Oleh : Mahmud Thorif
Sejumlah anak-anak dipagi buta, sekitar pukul 03.00 dinihari, setelah
melakukan beberapa rakaat shalat tahajud, dibariskan lalu ada seorang guru yang
melepas satu persatu anak-anak tadi dengan jarak kurang lebih 3-5 menit setiap
peserta untuk menembus dinginnya udara dinihari. Ternyata anak-anak tersebut
tidak hanya berjalan sendiri menyusuri malam, mereka diarahkan ke sebuah
pekuburan dan di kuburan tersebut mereka harus menguji keberanian mereka dengan
membubuhkan tanda tangan di atas batu nisan sebuah kuburan yang hanya diterangi
cahaya lilin. Tidak sedikit dari puluhan anak-anak tersebut ada yang ketakutan
ketika berjalan sendirian dalam gelapnya malam dan memasuki arena kuburan
sehingga ada yang berlari ketakutan. Namun, banyak pula anak-anak yang dengan
berani mereka mengerjakan dengan sempurna.
Cerita di atas adalah sebuah gambaran seorang guru memberikan
‘pengalaman belajar’ kepada anak didiknya. Memberi pengalaman belajar kepada
anak didik banyak macamnya. Misalnya seperti cerita di atas, atau bisa juga
dengan memberikan pekerjaan rumah, memberikan soal-soal, kunjungan belajar,
outbound. Bahkan ketika sedang pembelajaran di kelaspun bisa mendapat
pengalaman belajar, misalnya dibuat belajar kelompok, ketika belajar meja dan
kursinya dirubah dari yang biasanya. Pengalaman belajar juga bisa diberikan
kepada anak-anak dengan belajar diberbagai wahana. Misalnya misalnya dengan
wahana air, api, batu, udara, dan lain sebagainya.

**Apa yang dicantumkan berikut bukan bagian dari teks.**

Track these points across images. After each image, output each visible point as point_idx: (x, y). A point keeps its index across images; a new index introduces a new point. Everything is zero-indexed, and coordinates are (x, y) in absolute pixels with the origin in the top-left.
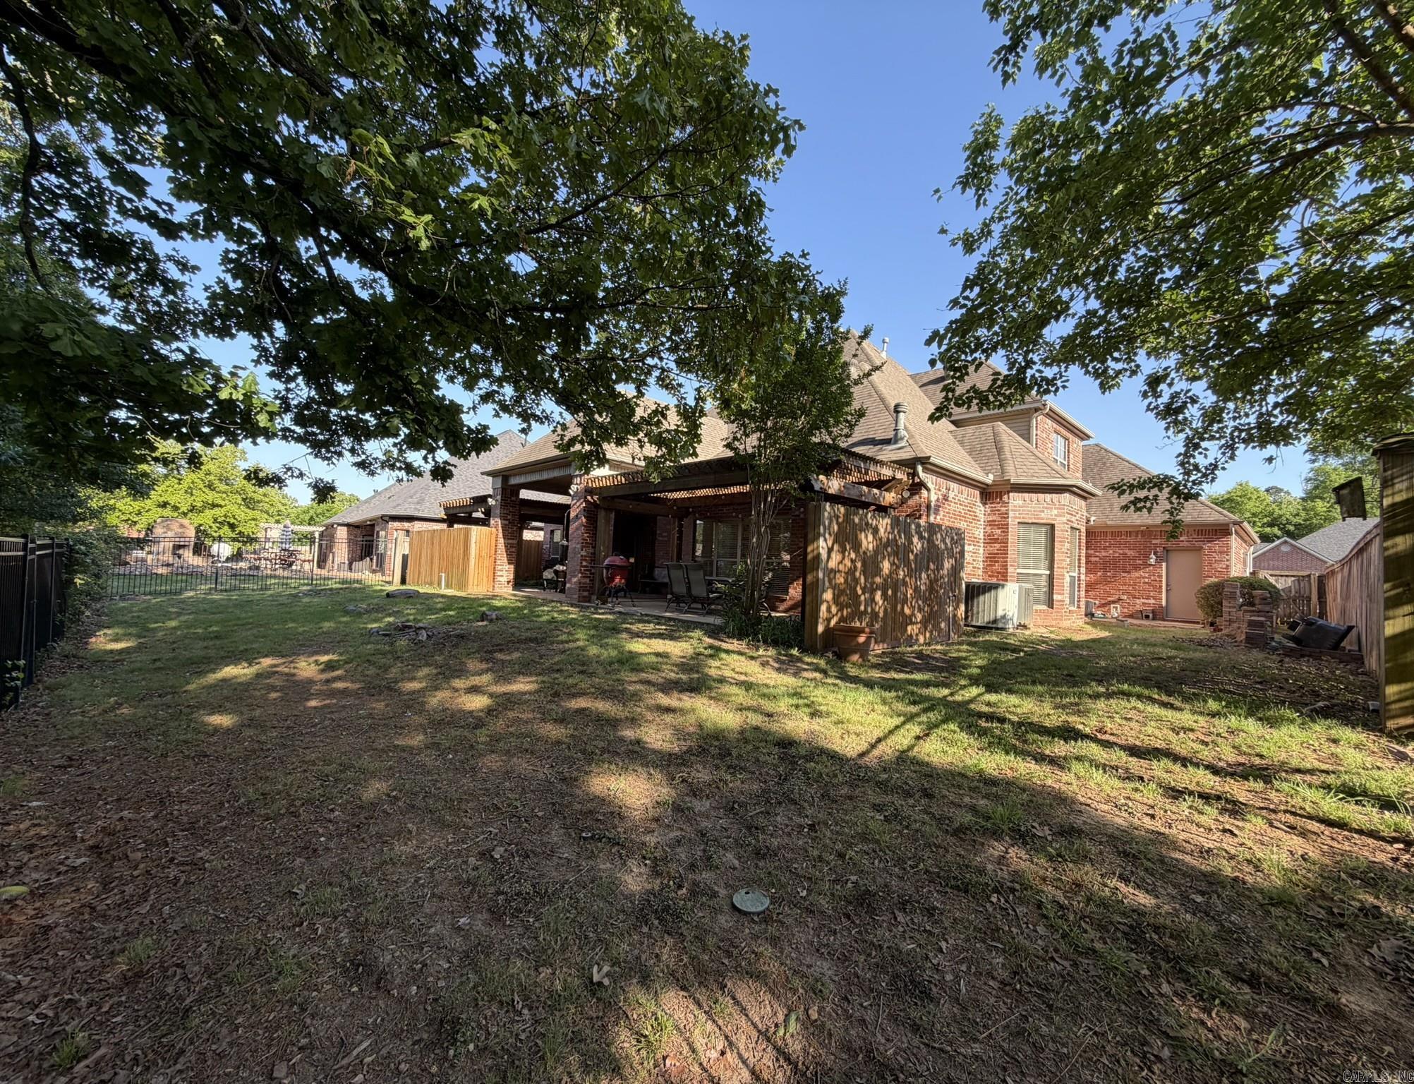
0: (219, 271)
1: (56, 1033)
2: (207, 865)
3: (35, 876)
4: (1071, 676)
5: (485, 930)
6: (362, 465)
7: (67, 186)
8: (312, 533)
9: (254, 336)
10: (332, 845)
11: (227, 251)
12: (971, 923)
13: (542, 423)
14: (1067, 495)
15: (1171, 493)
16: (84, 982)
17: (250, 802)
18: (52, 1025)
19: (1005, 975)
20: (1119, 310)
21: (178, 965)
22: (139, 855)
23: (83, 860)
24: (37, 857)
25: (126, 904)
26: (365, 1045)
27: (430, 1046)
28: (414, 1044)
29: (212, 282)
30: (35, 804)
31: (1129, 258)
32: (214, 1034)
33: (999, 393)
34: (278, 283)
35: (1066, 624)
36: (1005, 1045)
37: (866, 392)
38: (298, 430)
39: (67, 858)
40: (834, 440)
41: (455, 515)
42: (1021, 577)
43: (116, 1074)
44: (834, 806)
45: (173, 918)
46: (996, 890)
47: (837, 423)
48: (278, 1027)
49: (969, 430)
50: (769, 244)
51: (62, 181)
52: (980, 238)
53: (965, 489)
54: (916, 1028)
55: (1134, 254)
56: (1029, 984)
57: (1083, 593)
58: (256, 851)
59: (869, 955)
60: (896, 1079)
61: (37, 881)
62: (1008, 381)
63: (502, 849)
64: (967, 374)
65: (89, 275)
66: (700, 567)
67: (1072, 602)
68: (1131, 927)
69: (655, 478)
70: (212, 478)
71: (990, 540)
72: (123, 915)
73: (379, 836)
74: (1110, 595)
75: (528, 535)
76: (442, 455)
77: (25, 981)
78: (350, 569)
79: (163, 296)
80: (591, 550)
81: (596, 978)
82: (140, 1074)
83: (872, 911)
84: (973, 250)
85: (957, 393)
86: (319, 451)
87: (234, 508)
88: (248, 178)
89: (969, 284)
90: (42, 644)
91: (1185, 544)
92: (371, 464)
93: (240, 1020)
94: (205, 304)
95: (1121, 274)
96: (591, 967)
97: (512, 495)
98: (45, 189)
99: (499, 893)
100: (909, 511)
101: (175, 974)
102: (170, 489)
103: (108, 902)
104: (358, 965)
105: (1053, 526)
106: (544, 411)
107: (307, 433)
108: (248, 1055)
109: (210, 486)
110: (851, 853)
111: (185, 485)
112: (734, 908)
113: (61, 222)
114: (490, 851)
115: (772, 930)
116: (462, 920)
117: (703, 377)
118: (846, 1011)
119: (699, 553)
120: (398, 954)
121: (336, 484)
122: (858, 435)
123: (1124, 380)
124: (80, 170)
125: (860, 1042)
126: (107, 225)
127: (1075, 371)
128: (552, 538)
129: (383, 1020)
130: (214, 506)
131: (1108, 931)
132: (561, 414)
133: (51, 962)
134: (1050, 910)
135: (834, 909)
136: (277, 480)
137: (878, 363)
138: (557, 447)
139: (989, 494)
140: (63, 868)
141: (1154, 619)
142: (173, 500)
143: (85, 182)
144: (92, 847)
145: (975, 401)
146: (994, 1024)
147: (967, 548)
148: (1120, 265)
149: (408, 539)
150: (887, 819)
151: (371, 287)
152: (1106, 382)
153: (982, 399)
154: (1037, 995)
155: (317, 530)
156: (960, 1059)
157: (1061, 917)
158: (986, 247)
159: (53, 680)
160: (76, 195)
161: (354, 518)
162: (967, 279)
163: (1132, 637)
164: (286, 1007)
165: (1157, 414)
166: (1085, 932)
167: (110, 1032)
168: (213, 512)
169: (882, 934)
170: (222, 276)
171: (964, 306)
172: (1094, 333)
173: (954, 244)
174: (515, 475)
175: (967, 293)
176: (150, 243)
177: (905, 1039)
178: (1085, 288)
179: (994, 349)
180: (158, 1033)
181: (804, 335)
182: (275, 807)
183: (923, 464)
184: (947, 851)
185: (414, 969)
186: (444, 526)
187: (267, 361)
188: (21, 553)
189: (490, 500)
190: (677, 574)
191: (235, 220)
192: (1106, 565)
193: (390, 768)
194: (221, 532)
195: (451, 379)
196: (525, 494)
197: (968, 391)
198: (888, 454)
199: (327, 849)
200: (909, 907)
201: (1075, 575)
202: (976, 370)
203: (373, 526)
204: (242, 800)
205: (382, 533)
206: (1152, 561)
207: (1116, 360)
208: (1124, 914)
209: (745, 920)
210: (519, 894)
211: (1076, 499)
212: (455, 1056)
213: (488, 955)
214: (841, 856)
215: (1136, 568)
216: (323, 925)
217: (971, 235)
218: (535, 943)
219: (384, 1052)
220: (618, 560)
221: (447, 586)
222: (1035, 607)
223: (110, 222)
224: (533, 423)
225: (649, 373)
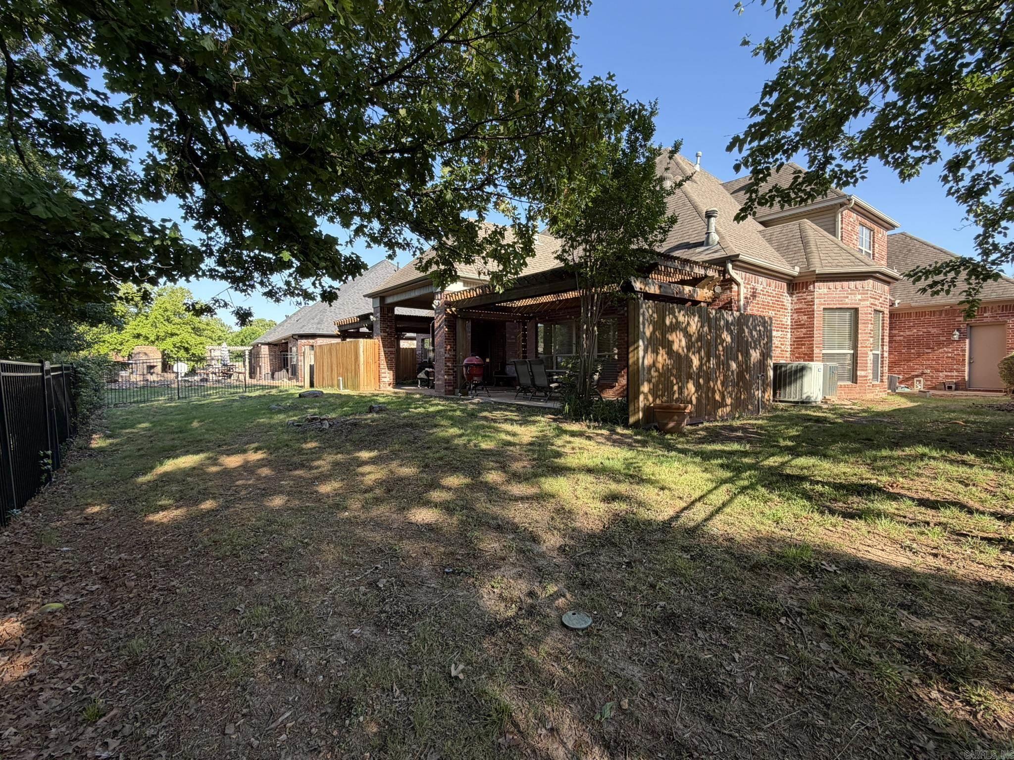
0: (149, 148)
1: (85, 699)
2: (178, 591)
3: (67, 597)
4: (869, 440)
5: (372, 638)
6: (270, 294)
7: (36, 92)
8: (244, 352)
9: (180, 197)
10: (262, 577)
11: (152, 130)
12: (761, 639)
13: (404, 249)
14: (871, 281)
15: (970, 275)
16: (101, 666)
17: (205, 547)
18: (83, 694)
19: (788, 680)
20: (918, 100)
21: (160, 657)
22: (133, 583)
23: (97, 586)
24: (67, 584)
25: (125, 616)
26: (287, 714)
27: (333, 717)
28: (321, 716)
29: (144, 157)
30: (65, 549)
31: (928, 48)
32: (186, 704)
33: (800, 190)
34: (192, 151)
35: (870, 396)
36: (786, 734)
37: (680, 202)
38: (221, 269)
39: (87, 585)
40: (650, 245)
41: (346, 331)
42: (827, 357)
43: (124, 726)
44: (648, 548)
45: (157, 626)
46: (785, 614)
47: (653, 229)
48: (228, 701)
49: (776, 229)
50: (577, 70)
51: (32, 88)
52: (781, 45)
53: (773, 283)
54: (709, 719)
55: (933, 42)
56: (809, 688)
57: (886, 369)
58: (211, 581)
59: (673, 662)
60: (691, 756)
61: (68, 600)
62: (809, 178)
63: (385, 580)
64: (769, 175)
65: (61, 161)
66: (541, 362)
67: (875, 377)
68: (907, 645)
69: (499, 289)
70: (169, 313)
71: (797, 325)
72: (124, 623)
73: (295, 570)
74: (914, 370)
75: (404, 344)
76: (327, 281)
77: (64, 665)
78: (273, 377)
79: (113, 172)
80: (452, 353)
81: (453, 673)
82: (139, 727)
83: (676, 629)
84: (775, 57)
85: (760, 194)
86: (238, 286)
87: (187, 335)
88: (159, 67)
89: (768, 90)
90: (63, 440)
91: (989, 320)
92: (276, 293)
93: (202, 695)
94: (142, 174)
95: (921, 63)
96: (450, 666)
97: (388, 312)
98: (22, 96)
99: (381, 612)
100: (721, 304)
101: (159, 664)
102: (141, 324)
103: (114, 614)
104: (282, 660)
105: (856, 310)
106: (405, 239)
107: (228, 272)
108: (208, 718)
109: (168, 320)
110: (660, 584)
111: (151, 320)
112: (564, 625)
113: (36, 121)
114: (376, 582)
115: (593, 642)
116: (355, 631)
117: (534, 199)
118: (652, 704)
119: (541, 350)
120: (309, 653)
121: (252, 311)
122: (673, 240)
123: (924, 167)
124: (44, 77)
125: (662, 727)
126: (67, 119)
127: (874, 162)
128: (423, 346)
129: (299, 698)
130: (172, 335)
131: (884, 648)
132: (418, 240)
133: (80, 653)
134: (832, 630)
135: (645, 627)
136: (208, 310)
137: (689, 173)
138: (418, 269)
139: (795, 285)
140: (85, 592)
141: (956, 389)
142: (144, 332)
143: (48, 87)
144: (102, 578)
145: (777, 199)
146: (777, 717)
147: (774, 333)
148: (919, 55)
149: (313, 352)
150: (693, 558)
151: (264, 149)
152: (906, 170)
153: (784, 197)
154: (815, 696)
155: (247, 349)
156: (746, 743)
157: (843, 636)
158: (786, 54)
159: (72, 465)
160: (43, 98)
161: (272, 338)
162: (766, 86)
163: (933, 405)
164: (233, 687)
165: (959, 198)
166: (864, 648)
167: (119, 700)
168: (172, 339)
169: (685, 647)
170: (151, 150)
171: (765, 112)
172: (892, 124)
173: (757, 54)
174: (390, 295)
175: (766, 99)
176: (99, 130)
177: (700, 726)
178: (884, 81)
179: (795, 149)
180: (149, 702)
181: (619, 155)
182: (222, 551)
183: (732, 262)
184: (744, 583)
185: (320, 664)
186: (339, 340)
187: (192, 217)
188: (40, 374)
189: (371, 317)
190: (523, 369)
191: (156, 104)
192: (910, 343)
193: (303, 523)
194: (179, 355)
195: (331, 220)
196: (399, 311)
197: (771, 191)
198: (700, 255)
199: (259, 580)
200: (708, 626)
201: (879, 352)
202: (778, 170)
203: (287, 343)
204: (200, 546)
205: (294, 349)
206: (956, 337)
207: (916, 148)
208: (900, 634)
209: (571, 634)
210: (397, 613)
211: (879, 285)
212: (350, 725)
213: (373, 655)
214: (652, 586)
215: (940, 344)
216: (257, 632)
217: (773, 44)
218: (407, 647)
219: (300, 720)
220: (476, 360)
221: (345, 387)
222: (840, 383)
223: (70, 117)
224: (397, 249)
225: (488, 200)
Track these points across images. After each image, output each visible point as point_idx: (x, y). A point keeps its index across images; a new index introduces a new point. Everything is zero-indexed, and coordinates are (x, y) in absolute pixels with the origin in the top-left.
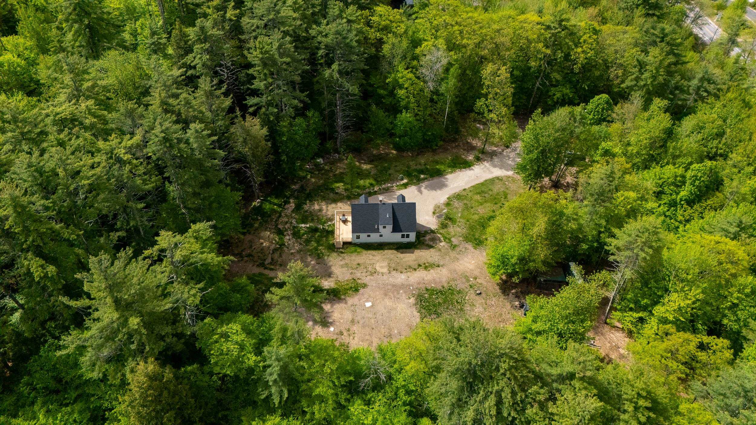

Sesuatu yang dirasakan ketika anak-anak belajar itulah yang akan
melekat dalam ingatan mereka dan diharapkan sesuatu yang dirasakan itulah,
suatu kebaikan yang akan dijadikan pengalaman berharga bagi anak didik kita dan
lebih jauh dengan pengalaman tersebut mereka bisa mengambil sikap yang tepat
akan suatu persoalan.
“Pengalaman adalah guru yang paling baik”, begitu sebuah kata pepatah
yang sering kita dengar. Maka tidaklah heran, pengalaman mendapat nilai
tersendiri dalam sebuah rekrutmen pegawai di sebuah perusahaan. Pun demikian dengan
dunia sekolah, khususnya anak-anak sebagai murid. Semakin banyak guru
memberikan pengalaman belajar kepada anak didiknya, maka semakin berkembang
pola pikir para murid.
Yang perlu diperhatikan bagi seorang guru adalah nilai-nilai yang harus
disampaikan kepada anak didik mereka ketika melakukan sebuah pengalaman
belajar. Berjalan sendiri di tengah dinginnya malam harus disampaikan maksud
dan tujuan dari kegiatan tersebut, berjalan memasuki sebuah kuburan tidak
hilang begitu saja ketika anak-anak selesai mengerjakannya, dan lain
sebagainya.
Nah, pengalaman belajar dan nilai-nilai yang bisa diajarkan kepada anak
didik ini harus dirancang dengan matang. Kalau seorang guru ia harus membuat
RPP, yaitu Rencana Pelaksanaan Pembelajaran. RPP ini diharapkan guru siap dan
menguasai materi yang akan diajarkan kepada anak didik mereka, sehingga ketika
guru ini mengajar ia sudah menyiapkan jurus-jurus cerdasnya dalam menyampaikan
sebuah pengalaman belajar yang menyenangkan.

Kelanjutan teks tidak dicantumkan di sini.